• **Supplied text**
--------------------

Since 2010, I have been balancing my meds and overall health programme. I take:
- Cymbalta 60mg once a day – around 7pm because it knocks me out and once asleep I can only really wake up 12 hours after I take eg: 7am. This is the most awesome drug, it has relieved my pain! It’s an anti-depressant which changes the chemical make-up of my brain (from which my pain emanates). It is generally effective so long as I don’t overuse my wrist, its effect diminishes when my hormones fluctuates for menstruation or when the barometric pressure shifts.
- Arcoxia 90mg when necessary for inflammation/pain – barely take this these days, previously I lived on anti-inflams which gave me both mouth and stomach ulcers
Naramig for migraines which are a side effect of CRPS and triggered by hormone fluctuations
- Homeopathic Meds are essential, all the chemicals have harsh side effects: exhaustion, nausea, vomiting, headaches, dizziness etc and Dr Georgie Makris has managed to get rid of all of them through homeopathic medication and she even limits my use of the anti-inflams with drops.
- I also drink good, strong coffee and eat quality chocolate which makes me feel infinitely better on a bad day – both, again, change the brain chemistry and help relieve pain
- I am a vegetarian and have been for years but these meds put huge pressure on my liver and, whilst being fully functional, it can’t cope with certain foods so when I start going yellow-ish and feeling nauseous I cut back to a vegan no oil diet which immediately makes me feel better. I calorie count with the app UP from JawBone which helps me balance my meals.
The following are also part of my programme:
My biokineticist, Bryce Jackson, has created a programme that is ensuring I maintain what muscle strength and mobility I have as well as stabilising weak points. He works slowly and within my capabilities, extending them bit by bit, so as to avoid a flare-up of my CRPS. Charting my progress is very rewarding and it’s given me a sense of control and hope that I can prevent deterioration and restore what has been lost. It also keeps the rest of me fit and healthy.
My psychologist helped me gain perspective and come to terms with needing to accept the help of others and share the burden. She is also a great resource to lean on when it feels like I’ve leaned on my friends enough, every time I lean on a friend it increases their worry about my condition and sometimes it helps to vent at someone else who has a bit more distance.
Enjoying my hobbies has become critical. I love my horse and spending time in the field with him as well as with my dog at home. Grooming both of them calms me and does great rehab on my hands. They don’t need me to speak, they just know what I’m feeling and my horse in particular adjusts his behavior to compensate for my arm and my pain. He guards the arm for me and takes responsibility for me when I’m riding ensuring I don’t fall off. Reading, movies and audible books are such great distractions and when I’m having a good day, knitting, cross stitch, piano and drawing all form part of my rehab.
Work wise, I have been limited to 4 hours a day, I regularly exceed this but over time my clients, driven predominately by my mum (and co-member / boss), have adjusted to extending my deadlines, having meetings at my house and tailoring how we work around my condition. I was so fortunate as to get a mini iPad in January 2013 and it has rocked my world. I can do SO much more work SO much easier and apps have also improved my life.
Regular prayer, bible reading and soul searching have got me through the really tough times along with amazing friends and family. Having a support system that understands my needs and adjusts to my condition has been invaluable! I keep in touch with their lives through social media and instant messaging on days where talking or leaving the house is too much.
I find reading medical journals, magazines, blogs, websites and twitterfeeds helps me feel active and part of a broader community. It keeps me in touch with progress is being made and not as alone with the problem. Sometimes others with the same problem phrase it differently to me, cast a new light on it or just allow me to empathise with them.

--------------------

• **Your assignment**
From the account of managing CRPS above, list every kind of source the writer says they read to feel active and part of a broader community.

• **Listed records**
--------------------

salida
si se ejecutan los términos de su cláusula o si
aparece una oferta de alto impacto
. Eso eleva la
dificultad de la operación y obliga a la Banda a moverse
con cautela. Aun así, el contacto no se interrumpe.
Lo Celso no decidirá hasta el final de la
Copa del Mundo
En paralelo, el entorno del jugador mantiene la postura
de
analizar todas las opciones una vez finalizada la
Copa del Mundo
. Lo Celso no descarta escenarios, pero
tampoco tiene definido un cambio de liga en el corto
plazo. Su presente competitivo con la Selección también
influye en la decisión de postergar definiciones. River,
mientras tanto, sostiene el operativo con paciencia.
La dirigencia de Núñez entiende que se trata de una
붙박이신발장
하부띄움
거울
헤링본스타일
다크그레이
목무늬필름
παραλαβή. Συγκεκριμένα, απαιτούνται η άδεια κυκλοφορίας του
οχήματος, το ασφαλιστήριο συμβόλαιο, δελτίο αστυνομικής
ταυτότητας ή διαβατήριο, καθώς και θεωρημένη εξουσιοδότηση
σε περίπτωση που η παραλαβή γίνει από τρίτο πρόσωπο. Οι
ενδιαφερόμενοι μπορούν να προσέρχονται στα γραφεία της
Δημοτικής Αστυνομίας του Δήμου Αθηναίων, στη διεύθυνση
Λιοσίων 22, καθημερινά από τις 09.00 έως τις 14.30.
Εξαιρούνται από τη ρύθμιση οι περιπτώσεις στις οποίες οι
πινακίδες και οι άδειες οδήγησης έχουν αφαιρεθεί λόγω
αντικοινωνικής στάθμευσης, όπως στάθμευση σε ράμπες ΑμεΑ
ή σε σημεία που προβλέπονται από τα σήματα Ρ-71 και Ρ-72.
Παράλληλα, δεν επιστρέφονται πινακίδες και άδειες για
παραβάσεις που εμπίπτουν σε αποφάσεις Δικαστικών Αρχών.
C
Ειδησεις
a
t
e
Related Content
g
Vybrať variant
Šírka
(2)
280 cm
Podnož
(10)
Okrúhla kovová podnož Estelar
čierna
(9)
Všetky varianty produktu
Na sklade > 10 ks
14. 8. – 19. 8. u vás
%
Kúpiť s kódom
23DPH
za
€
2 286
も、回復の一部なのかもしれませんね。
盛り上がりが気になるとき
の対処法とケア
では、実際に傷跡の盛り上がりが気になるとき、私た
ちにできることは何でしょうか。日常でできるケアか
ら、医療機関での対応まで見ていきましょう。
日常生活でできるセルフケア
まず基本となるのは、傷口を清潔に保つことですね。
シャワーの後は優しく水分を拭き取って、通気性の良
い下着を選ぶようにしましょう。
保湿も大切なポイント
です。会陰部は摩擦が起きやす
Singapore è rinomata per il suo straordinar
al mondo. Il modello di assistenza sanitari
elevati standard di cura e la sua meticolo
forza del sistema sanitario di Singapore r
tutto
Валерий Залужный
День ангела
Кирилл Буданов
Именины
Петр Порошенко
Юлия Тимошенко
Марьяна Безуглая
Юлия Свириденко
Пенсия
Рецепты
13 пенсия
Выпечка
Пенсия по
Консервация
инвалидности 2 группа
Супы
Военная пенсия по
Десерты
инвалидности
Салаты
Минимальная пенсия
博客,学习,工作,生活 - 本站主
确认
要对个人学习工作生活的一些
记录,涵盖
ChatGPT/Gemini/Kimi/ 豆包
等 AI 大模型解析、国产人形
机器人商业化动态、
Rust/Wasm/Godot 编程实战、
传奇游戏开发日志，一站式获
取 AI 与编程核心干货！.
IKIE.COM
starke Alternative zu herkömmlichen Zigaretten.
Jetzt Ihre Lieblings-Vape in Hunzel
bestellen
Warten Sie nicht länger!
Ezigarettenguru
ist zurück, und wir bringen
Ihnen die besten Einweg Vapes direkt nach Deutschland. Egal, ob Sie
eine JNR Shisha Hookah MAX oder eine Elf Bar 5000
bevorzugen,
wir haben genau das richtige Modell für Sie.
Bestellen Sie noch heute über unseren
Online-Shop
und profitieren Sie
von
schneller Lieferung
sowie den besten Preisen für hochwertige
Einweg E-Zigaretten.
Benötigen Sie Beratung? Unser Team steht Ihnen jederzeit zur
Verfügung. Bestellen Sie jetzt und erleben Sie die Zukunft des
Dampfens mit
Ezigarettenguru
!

--------------------

• **Worked solution**
- medical journals
- magazines
- blogs
- websites
- twitterfeeds